Extrait à lire:
Article rédigé par Olivier Kempf, le 01 mars 2012
Avant de réfléchir aux questions de défense, il faut bien comprendre la situation, le contexte, ce que par commodité nous appelons le cadre géopolitique.
Olivier Kempf, Maître de conférence à Sciences Po Paris et animateur du blog www.egeablog.net, fait ici un état des lieux, par zones géographiques, puis détermine les thèmes transversaux qui traversent le débat stratégique contemporain, avant d’évoquer les tendances stratégiques possibles, à l’horizon de dix à vingt ans, qui permettront d’éclairer les choix en matière de défense.
Etat des lieux géo-politiques
L’Europe en situation de déflation stratégique
Collectivement, elle pèse moins, aussi bien en termes politiques qu’en termes de puissance. Outre la double crise (institutionnelle puis économique) qui provoque à la fois une panne des élargissements et un repli national, les raisons en sont multiples : illusion que « L’Europe c’est la paix » sans voir que le syllogisme n’est pas aussi évident qu’il apparaît ; présupposé kantien de la paix perpétuelle qui se heurte aux limites de l’Europe (finalement acceptées avec la fatigue des élargissements) ; croyance dans un « soft power » sans voir qu’il n’intervient qu’en appui d’un hard power et qu’il ne saurait légitimer l’inaction ; tentation du passager clandestin à l’abri d’un lien transatlantique, sans tirer les conséquences de l’affaiblissement de celui-ci.

Données étudiées:
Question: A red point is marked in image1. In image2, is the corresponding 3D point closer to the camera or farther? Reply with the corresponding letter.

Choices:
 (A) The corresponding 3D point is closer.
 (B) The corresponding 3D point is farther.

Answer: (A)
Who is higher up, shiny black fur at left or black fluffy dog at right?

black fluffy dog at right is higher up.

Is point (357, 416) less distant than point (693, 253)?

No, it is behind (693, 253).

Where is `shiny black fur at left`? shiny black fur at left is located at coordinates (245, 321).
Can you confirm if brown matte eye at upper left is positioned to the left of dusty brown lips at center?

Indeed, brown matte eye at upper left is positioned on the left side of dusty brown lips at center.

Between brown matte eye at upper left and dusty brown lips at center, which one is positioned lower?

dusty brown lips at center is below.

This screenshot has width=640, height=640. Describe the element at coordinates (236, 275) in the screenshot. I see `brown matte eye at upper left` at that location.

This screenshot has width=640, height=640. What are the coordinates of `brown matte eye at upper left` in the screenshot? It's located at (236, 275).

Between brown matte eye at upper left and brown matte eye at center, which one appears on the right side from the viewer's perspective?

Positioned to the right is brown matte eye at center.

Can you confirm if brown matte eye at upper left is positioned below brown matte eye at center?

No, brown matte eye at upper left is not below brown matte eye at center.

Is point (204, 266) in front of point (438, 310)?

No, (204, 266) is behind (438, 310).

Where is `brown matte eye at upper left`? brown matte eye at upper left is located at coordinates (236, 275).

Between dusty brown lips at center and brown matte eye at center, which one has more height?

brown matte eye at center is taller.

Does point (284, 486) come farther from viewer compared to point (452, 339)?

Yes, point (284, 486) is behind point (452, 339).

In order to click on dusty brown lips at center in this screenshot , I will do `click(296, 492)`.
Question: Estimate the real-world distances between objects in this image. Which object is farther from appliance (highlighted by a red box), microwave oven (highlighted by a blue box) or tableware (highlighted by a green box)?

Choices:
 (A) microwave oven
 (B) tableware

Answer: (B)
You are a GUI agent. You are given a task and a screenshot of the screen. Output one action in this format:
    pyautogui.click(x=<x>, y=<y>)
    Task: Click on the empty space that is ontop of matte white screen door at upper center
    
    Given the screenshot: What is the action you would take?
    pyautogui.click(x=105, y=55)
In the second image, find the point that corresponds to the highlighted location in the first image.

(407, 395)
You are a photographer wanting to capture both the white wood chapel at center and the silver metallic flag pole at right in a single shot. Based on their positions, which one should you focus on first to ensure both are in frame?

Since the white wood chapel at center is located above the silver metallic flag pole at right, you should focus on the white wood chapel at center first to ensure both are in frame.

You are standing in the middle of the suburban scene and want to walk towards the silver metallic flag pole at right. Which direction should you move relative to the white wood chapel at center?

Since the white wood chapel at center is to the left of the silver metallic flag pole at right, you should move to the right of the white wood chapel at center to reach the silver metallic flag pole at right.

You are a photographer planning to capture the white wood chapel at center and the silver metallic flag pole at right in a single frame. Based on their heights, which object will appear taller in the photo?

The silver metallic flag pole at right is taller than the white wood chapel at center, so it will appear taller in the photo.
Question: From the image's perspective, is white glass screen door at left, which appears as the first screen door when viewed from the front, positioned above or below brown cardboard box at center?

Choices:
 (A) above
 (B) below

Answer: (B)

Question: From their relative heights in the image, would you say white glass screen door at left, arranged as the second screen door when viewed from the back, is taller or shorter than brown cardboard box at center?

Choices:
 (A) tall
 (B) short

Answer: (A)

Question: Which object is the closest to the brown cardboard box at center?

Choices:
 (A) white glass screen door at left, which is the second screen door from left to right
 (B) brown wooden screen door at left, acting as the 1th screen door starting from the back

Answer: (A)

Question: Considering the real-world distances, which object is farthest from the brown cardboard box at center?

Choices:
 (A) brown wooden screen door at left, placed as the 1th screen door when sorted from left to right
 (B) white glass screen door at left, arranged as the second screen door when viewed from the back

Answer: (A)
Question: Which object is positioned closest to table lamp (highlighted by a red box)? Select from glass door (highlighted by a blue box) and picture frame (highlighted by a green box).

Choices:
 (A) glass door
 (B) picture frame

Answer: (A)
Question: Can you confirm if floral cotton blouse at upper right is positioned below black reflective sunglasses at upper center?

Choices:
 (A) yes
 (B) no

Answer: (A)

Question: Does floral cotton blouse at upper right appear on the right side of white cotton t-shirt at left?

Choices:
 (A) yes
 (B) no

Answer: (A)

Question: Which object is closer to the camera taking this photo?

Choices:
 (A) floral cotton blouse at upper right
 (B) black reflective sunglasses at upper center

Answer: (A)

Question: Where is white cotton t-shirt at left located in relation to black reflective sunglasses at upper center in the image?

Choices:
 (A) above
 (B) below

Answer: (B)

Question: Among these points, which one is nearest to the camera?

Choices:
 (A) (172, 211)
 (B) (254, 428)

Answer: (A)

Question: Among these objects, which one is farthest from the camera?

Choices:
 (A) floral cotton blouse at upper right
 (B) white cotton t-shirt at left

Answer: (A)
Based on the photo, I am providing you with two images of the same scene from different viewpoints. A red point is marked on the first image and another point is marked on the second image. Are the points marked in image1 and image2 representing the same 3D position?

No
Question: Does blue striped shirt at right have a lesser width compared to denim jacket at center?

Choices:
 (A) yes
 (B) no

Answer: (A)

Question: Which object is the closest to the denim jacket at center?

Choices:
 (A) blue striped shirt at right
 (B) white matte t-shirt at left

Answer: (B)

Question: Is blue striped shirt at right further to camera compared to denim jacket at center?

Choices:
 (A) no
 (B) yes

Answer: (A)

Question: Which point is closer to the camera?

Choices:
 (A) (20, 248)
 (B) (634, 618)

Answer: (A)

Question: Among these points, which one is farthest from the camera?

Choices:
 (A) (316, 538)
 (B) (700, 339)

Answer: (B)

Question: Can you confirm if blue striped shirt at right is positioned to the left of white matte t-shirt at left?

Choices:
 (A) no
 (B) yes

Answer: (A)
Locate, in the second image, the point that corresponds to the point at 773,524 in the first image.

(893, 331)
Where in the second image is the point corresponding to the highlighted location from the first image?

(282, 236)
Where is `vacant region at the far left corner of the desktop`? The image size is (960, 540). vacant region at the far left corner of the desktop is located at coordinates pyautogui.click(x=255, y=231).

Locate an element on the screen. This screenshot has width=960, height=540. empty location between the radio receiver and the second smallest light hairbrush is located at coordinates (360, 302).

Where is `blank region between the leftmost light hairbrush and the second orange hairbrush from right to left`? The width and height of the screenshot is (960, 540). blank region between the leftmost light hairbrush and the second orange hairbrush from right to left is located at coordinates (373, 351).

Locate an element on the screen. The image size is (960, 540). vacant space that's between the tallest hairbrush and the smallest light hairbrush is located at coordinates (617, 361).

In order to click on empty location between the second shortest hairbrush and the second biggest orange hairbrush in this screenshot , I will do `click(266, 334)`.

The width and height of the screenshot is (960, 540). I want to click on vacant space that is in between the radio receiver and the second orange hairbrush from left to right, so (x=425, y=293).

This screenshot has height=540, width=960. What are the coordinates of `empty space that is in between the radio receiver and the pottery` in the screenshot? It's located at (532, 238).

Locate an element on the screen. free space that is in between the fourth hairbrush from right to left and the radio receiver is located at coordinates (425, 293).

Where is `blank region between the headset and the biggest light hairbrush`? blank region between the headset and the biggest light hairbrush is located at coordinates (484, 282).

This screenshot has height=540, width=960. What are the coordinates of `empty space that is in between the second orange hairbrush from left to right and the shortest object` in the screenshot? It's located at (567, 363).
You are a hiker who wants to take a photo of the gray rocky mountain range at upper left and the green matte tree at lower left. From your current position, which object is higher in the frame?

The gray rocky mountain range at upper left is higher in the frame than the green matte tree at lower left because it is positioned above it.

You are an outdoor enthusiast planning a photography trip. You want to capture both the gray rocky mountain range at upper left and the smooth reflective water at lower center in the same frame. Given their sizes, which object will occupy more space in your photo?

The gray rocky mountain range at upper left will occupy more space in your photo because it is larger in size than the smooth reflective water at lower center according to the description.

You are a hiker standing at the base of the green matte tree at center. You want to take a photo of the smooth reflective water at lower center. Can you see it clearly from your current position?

Consignes de travail:
(a) Recopiez, s'il vous plaît, le passage de l'article sur le cadre géopolitique de la défense qui va de « Article rédigé par » jusqu'à « le cadre géopolitique. ».
(b) Mettez à jour les lignes des entrées allant de celle qui contient « eye at center? » jusqu'à celle qui contient « Question: Estimate the » incluses. Remplacez « brown matte eye at upper left » par « brown matte eye at top left », laissez tout le reste inchangé et ne rendez que ces lignes.

Résultats attendus:
(a)
Article rédigé par Olivier Kempf, le 01 mars 2012
Avant de réfléchir aux questions de défense, il faut bien comprendre la situation, le contexte, ce que par commodité nous appelons le cadre géopolitique.

(b)
Can you confirm if brown matte eye at top left is positioned below brown matte eye at center?

No, brown matte eye at top left is not below brown matte eye at center.

Is point (204, 266) in front of point (438, 310)?

No, (204, 266) is behind (438, 310).

Where is `brown matte eye at top left`? brown matte eye at top left is located at coordinates (236, 275).

Between dusty brown lips at center and brown matte eye at center, which one has more height?

brown matte eye at center is taller.

Does point (284, 486) come farther from viewer compared to point (452, 339)?

Yes, point (284, 486) is behind point (452, 339).

In order to click on dusty brown lips at center in this screenshot , I will do `click(296, 492)`.
Question: Estimate the real-world distances between objects in this image. Which object is farther from appliance (highlighted by a red box), microwave oven (highlighted by a blue box) or tableware (highlighted by a green box)?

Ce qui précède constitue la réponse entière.